■ **The problem**:
Copy out the text lines in the listing below word for word, without the picture.

**** Provided information

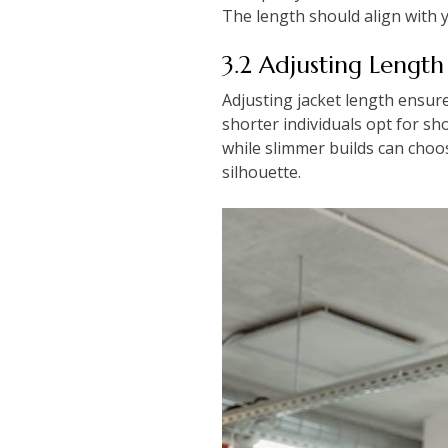
The length should align with 
3.2 Adjusting Length
Adjusting jacket length ensure
shorter individuals opt for sh
while slimmer builds can choo
silhouette.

********

■ **Finished task**:
The length should align with 
3.2 Adjusting Length
Adjusting jacket length ensure
shorter individuals opt for sh
while slimmer builds can choo
silhouette.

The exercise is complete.